→ **Assignment 1**
Render this sentence from the Artificial Intelligence module description in Spanish: "Lectures will introduce students to the academic content and practical skills which are the subject of the module."
→ **Assignment 2**
Please reproduce part of the Artificial Intelligence module description word for word, beginning at the words "Learning outcomes" and stopping after "intelligent system context.".

→ **Source extract**
- - -

Module Catalogues

Artificial Intelligence

Module Title Artificial Intelligence
Module Level Level 1
Module Credits 5.00

Aims and Fit of Module

This module gives an introduction to Artificial Intelligence (AI) by (1) demonstrating the knowledge of major AI techniques; (2) providing a ground in AI algorithm implementation, which is used as a vehicle for practical illustrations; (3) understanding the framework of an AI system; and (4) introducing students the advances of AI techniques including computer vision, natural language processing and machine listening.

The specific aims are: (1) to introduce students the concept of AI techniques, AI systems and related theories; (2) to introduce students the intelligent systems built on the use of AI techniques; (3) to provide a grounding in algorithm implementation; (4) to introduce students some of the modern AI developments including computer vision, natural language processing and machine listening.

Learning outcomes

A.	Demonstrate knowledge of the basic principles of artificial intelligence.
B.	Gain experience in the related AI area such as experiment design and result analysis. 
C.	Become familiar with the major AI paradigms, e.g., rule based and statistical learning based methods. 
D.	Apply the knowledge of how AI theories can be manipulated to solve problems in an intelligent system context.
E.	Acquire the essentials of AI algorithm implementation so as to enable further exploration of the usage of AI.
F.	Acquire the fundamental knowledge of modern AI concepts and technologies including computer vision, natural language processing and machine listening.

Method of teaching and learning

Students will be expected to attend two to three hours of formal lectures in a typical week. Lectures will introduce students to the academic content and practical skills which are the subject of the module. 

Computer labs are arranged in three sessions where each session lasts four hours. The computer practical allows students to use those tolls and practice the acquired techniques. 

In addition, students will be expected to devote six to seven hours of unsupervised time to solving continuous assessment tasks and private study. Private study will Private study will provide time for reflection and consideration of lecture material and background reading. Continuous assessment will be used to test to what extent practical skills have been learned, in particular, assessment tasks will be solved individually and each solution comprises the resolution, using sound software engineering techniques, of the given problems expressed in terms of a requirements statement.

- - -

→ **Entries drawn from a collection**
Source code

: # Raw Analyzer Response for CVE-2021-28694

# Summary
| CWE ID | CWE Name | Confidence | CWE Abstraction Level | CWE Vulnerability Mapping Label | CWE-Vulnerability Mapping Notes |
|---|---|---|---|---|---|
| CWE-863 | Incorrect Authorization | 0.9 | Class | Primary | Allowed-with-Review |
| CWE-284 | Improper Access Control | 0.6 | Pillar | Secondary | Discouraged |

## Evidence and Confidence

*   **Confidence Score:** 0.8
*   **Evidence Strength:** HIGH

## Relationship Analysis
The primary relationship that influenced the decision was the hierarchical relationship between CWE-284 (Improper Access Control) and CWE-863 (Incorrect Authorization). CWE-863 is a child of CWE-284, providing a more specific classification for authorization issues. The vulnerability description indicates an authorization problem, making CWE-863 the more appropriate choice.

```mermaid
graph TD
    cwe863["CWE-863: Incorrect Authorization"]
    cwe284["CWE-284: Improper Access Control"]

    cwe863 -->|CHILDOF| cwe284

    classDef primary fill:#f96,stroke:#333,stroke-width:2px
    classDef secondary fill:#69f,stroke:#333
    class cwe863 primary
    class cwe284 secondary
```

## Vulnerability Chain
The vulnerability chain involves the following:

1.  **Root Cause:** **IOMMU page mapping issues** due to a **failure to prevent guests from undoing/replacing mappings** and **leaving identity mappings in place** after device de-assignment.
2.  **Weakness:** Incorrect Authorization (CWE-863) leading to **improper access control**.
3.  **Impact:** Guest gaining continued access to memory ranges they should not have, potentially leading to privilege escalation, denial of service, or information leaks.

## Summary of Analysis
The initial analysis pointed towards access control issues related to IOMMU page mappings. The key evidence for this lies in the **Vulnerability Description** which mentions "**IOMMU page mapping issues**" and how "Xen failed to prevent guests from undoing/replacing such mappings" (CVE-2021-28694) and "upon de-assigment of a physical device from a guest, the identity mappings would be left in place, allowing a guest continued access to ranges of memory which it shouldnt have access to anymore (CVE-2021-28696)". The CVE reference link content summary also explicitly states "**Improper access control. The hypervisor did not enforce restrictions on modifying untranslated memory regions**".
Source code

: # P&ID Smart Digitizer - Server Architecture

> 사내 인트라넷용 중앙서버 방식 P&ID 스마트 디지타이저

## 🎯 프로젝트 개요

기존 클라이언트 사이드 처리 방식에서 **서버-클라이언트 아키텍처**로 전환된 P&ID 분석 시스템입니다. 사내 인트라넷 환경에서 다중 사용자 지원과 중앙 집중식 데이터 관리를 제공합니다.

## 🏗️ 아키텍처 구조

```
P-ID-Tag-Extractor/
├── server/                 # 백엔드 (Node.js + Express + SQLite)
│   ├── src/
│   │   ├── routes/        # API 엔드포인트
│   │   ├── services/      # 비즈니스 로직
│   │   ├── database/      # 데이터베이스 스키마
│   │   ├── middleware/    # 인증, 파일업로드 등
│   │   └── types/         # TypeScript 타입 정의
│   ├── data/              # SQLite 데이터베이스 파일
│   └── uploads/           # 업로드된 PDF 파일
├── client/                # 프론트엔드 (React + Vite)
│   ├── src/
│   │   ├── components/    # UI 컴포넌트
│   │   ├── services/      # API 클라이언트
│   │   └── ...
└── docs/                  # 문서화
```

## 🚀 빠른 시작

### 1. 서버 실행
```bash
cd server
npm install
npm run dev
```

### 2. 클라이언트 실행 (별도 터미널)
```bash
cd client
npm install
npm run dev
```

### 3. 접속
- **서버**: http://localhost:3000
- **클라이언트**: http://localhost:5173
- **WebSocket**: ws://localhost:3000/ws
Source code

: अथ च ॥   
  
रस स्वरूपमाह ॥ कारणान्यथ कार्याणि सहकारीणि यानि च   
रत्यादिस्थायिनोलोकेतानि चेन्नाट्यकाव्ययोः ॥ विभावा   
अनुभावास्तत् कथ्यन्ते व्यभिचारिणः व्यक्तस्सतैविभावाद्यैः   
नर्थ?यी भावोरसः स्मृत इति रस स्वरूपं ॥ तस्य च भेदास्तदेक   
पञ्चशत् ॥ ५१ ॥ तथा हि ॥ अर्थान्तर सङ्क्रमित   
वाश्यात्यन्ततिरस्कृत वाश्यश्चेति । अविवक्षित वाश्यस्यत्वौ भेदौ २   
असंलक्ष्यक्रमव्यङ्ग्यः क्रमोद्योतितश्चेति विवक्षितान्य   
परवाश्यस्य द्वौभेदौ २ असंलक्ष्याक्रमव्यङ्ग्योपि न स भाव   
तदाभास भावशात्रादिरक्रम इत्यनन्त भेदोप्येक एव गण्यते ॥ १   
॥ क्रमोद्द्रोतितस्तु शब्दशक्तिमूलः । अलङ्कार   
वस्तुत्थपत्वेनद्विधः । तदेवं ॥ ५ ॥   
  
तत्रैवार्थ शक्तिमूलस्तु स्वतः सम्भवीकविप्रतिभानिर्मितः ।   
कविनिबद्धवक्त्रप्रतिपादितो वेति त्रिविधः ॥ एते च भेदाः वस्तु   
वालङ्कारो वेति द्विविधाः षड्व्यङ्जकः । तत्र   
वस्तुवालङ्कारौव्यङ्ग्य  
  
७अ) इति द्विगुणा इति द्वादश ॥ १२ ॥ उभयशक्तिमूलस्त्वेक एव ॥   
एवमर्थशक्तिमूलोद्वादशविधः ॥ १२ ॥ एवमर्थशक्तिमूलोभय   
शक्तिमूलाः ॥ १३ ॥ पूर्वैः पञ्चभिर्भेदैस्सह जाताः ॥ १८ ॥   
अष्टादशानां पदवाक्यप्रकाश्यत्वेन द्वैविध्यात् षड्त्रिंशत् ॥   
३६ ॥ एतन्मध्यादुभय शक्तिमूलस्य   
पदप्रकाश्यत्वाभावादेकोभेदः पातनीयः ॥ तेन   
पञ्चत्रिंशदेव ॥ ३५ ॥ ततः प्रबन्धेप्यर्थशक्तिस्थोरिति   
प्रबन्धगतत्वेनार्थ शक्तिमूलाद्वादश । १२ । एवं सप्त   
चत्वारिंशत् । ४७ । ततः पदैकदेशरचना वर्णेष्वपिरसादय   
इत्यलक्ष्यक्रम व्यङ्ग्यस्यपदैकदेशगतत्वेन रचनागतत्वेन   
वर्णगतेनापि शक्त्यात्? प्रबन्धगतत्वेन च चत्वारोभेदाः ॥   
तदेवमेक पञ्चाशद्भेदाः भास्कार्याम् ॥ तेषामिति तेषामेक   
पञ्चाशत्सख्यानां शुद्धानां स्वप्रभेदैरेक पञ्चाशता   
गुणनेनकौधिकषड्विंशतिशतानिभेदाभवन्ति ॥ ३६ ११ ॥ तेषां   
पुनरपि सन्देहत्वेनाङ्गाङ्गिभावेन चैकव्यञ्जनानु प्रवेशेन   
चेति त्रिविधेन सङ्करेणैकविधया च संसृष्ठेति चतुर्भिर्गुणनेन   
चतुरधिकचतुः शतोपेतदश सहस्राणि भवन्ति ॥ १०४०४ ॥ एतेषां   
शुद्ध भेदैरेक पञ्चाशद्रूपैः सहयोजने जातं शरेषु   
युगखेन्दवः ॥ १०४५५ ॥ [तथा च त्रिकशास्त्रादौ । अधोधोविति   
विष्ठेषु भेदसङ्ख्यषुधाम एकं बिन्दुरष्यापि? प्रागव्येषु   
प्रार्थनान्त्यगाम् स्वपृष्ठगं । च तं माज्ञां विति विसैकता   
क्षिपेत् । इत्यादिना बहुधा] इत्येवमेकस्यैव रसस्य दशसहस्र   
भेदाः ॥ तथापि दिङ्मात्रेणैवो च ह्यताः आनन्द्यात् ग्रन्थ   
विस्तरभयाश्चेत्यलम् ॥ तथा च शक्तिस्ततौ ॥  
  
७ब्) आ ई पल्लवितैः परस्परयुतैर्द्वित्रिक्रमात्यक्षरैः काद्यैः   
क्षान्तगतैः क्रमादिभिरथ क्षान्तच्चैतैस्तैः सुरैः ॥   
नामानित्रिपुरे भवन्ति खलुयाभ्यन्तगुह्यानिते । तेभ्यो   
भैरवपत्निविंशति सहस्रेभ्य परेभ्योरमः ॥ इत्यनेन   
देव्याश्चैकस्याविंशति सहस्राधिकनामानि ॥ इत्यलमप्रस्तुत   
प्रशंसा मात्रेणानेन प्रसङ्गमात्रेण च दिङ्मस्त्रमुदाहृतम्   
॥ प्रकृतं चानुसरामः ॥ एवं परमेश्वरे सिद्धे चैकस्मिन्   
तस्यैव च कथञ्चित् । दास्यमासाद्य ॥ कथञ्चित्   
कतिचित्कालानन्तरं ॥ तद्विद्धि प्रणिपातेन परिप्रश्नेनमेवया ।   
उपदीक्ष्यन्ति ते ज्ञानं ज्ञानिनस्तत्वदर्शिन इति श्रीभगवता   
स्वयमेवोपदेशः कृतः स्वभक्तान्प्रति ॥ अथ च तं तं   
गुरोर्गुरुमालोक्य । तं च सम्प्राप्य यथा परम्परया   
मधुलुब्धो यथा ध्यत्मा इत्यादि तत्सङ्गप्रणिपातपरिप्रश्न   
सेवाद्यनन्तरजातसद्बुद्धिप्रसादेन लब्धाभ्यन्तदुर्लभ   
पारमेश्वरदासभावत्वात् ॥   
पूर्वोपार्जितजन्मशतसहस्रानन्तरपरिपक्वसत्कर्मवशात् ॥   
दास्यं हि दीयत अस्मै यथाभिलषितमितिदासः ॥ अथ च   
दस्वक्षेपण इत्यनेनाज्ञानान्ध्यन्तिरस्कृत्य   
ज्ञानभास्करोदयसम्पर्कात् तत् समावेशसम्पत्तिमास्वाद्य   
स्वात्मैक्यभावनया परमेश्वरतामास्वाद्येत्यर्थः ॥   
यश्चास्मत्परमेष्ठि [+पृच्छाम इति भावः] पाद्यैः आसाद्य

- - -

→ **Solution 1**
Las clases magistrales introducirán a los estudiantes en el contenido académico y las habilidades prácticas que constituyen la materia del módulo.

→ **Solution 2**
Learning outcomes

A.	Demonstrate knowledge of the basic principles of artificial intelligence.
B.	Gain experience in the related AI area such as experiment design and result analysis. 
C.	Become familiar with the major AI paradigms, e.g., rule based and statistical learning based methods. 
D.	Apply the knowledge of how AI theories can be manipulated to solve problems in an intelligent system context.